Although, application of Eq. (3.3) as a decision rule is useful in real-time operation, this rule has a pre-defined linear pattern. It is possible to exist some decision rules with other mathematical frame (not just linear). GP can extract an embed equation in this reservoir model without any assumed pattern which is adapted with storage and inflow and their fluctuations at each period.

Moreover, the aforementioned rule involves Q t needs commonly a prediction model may be coupled with decision rule to estimate inflow as a stochastic variable. Inappropriate selection of this prediction model increases calculations and impacts the reservoir operation efficiency (Fallah-Mehdipour et al. 2012). To overcome this inappropriate selection, GP can find a flexible decision rule which develops a reservoir operation policy simultaneously with inflow prediction. In this state, GP which presented its capability in inflow prediction, has been used as the reservoir simulation tool and two operational rule curves including water release, storage volume, and previous inflow/s (not in the current period (t)) are extracted.

Fallah-Mehdipour et al. (2012, 2013b) applied the GP application considering inflow of the current and previous periods. In these investigations, GP tries to close released water from reservoir to the demand by using different functions and terminals in the decision rule. Thus, GP rules presented a considerable improvement compare to the common linear decision rule.

Figure 3.7 presents GP framework in the real-time operation of reservoir. As it is shown, the random trees are generated in the first iteration.
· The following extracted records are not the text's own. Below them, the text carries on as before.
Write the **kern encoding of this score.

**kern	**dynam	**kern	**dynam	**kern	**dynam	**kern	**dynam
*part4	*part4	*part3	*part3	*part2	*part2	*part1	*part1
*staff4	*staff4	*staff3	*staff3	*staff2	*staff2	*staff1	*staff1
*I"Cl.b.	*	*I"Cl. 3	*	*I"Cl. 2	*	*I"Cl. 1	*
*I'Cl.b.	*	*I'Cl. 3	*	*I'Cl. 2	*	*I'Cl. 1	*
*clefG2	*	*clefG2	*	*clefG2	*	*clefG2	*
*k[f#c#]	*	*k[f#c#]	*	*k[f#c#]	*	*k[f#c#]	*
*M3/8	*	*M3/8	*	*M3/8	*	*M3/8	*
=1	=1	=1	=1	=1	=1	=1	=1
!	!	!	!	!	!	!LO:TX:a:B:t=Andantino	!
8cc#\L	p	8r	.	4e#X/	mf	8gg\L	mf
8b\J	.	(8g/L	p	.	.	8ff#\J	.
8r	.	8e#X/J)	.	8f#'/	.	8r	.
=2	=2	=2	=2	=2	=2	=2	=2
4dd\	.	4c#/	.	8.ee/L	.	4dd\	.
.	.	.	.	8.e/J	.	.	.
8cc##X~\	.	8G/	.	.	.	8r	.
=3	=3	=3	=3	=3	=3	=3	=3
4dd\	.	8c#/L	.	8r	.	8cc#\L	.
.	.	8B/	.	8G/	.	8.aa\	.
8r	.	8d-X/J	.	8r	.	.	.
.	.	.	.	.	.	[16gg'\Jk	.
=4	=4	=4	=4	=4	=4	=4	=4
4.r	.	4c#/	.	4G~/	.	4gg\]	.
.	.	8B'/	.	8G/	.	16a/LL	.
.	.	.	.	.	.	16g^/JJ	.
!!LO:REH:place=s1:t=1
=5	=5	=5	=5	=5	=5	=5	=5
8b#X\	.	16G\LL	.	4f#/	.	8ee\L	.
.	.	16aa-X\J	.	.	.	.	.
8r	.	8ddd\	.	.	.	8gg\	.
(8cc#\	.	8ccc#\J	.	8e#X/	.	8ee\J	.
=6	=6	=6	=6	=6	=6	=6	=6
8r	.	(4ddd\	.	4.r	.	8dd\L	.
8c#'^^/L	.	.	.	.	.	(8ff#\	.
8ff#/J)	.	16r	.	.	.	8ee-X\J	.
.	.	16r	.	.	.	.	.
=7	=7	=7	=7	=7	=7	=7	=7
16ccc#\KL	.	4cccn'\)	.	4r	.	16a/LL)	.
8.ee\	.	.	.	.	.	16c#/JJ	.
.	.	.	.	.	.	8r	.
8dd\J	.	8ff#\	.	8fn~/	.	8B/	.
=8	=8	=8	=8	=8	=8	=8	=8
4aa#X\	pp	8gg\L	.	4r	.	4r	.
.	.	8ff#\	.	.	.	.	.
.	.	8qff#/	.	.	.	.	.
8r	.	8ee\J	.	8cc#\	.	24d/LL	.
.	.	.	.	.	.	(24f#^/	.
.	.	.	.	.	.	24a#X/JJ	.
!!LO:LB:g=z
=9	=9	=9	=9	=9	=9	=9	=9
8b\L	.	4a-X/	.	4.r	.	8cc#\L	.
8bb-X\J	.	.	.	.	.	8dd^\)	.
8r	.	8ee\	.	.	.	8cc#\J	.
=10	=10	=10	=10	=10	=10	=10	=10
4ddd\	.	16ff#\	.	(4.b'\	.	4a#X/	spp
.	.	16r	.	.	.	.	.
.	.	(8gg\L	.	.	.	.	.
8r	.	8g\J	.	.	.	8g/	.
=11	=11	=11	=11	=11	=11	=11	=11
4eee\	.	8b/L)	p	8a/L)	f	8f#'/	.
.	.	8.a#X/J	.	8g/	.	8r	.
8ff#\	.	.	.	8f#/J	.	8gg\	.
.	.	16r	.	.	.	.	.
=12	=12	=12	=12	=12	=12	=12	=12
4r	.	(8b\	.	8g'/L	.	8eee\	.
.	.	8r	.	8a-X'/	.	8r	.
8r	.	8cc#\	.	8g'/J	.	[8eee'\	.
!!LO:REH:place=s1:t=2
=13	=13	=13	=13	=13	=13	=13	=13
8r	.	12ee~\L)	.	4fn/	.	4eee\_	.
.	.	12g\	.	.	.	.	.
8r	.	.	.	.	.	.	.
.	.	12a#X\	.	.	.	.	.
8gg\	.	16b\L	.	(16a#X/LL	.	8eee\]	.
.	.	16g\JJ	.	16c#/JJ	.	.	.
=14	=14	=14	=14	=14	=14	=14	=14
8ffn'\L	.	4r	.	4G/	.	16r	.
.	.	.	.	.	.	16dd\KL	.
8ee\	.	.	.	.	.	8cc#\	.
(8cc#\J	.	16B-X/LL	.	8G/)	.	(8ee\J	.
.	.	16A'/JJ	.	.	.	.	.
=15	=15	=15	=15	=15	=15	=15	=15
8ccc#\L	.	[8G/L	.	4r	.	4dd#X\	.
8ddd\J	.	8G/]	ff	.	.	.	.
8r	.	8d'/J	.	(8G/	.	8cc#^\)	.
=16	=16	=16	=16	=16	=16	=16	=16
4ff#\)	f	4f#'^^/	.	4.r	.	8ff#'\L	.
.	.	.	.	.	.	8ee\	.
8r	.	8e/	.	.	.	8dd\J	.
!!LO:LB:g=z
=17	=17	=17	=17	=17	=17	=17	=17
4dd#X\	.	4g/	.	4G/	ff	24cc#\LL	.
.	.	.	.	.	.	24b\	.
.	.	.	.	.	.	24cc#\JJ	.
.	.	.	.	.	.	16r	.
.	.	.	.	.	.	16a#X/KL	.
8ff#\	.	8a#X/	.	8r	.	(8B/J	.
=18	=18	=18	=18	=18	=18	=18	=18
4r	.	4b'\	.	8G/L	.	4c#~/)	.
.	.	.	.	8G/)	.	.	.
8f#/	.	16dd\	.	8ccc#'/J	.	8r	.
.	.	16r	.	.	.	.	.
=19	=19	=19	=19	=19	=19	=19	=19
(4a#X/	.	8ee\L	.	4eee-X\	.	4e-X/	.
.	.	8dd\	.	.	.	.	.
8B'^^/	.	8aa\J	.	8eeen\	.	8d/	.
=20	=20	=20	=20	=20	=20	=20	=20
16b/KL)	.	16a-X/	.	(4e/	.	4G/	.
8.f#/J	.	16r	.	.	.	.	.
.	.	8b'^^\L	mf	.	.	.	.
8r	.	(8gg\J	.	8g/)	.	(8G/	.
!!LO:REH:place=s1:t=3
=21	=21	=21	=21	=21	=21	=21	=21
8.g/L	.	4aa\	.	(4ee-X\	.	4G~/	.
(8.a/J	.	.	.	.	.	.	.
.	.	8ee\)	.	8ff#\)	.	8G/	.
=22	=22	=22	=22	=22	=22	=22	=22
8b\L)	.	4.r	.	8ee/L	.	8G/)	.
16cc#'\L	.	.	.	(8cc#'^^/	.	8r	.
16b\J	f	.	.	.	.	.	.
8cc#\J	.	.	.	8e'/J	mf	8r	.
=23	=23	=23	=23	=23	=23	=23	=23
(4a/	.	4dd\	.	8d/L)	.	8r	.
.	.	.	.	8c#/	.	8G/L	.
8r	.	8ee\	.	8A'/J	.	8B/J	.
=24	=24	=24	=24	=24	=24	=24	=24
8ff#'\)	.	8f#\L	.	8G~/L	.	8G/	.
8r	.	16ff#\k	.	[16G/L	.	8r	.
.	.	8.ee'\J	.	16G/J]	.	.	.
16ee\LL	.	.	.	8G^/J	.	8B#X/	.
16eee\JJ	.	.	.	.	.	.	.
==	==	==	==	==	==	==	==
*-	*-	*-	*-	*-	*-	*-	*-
These trees are decision rules which explain a mathematical function including inflow, storage and release.

Fig. 3.7
figure 7

GP framework in the real-time operation of reservoir

Accordingly, decision rule is embedded in the reservoir operation model and the released water from reservoir is calculated using continuity equation and limited constraint storage volume between minimum and maximum allowable storage (\( {S}_{Min}<{S}_t<{S}_{Max} \)). Then, the objective function yields considering minimization of deficit and maximization of generated energy in the supplying downstream demand and hydropower energy generation purpose, respectively. To find released water and storage in a feasible range, the constraints are considered in the optimization process by penalty. This penalty is added and subtracted in the minimization and maximization objective for each violation unit from feasible bound. The other GP process (selection, crossover and mutation) are continues to satisfy stopping criteria.

4 Concluding Remarks

There are many investigations that present successful application, development and adaptation of GP in the water engineering and hydrology. This chapter reviewed these investigations considering different aspects of GP application in the mathematical models that can be inner and outer of system modeling. Inner system modeling such as decision operational rule uses GP equation in the modeling process as same as other system equations. Thus, the output which is released water in reservoir system is adapted to the GP equation. In contrast, the outer mathematical model is widely used for developing an optimal existing relation between input and output data in water resources in a black-box method. In both aforementioned methods, GP illustrated appropriate solution and can be recommended for the future studies, because some highlight reasons:

  • Appropriate capability to use in and out of models.

  • Predict and simulate some phenomenon with a considerable fluctuation especially in the extreme bounds.

  • Easy link with other models, softwares, and optimization techniques.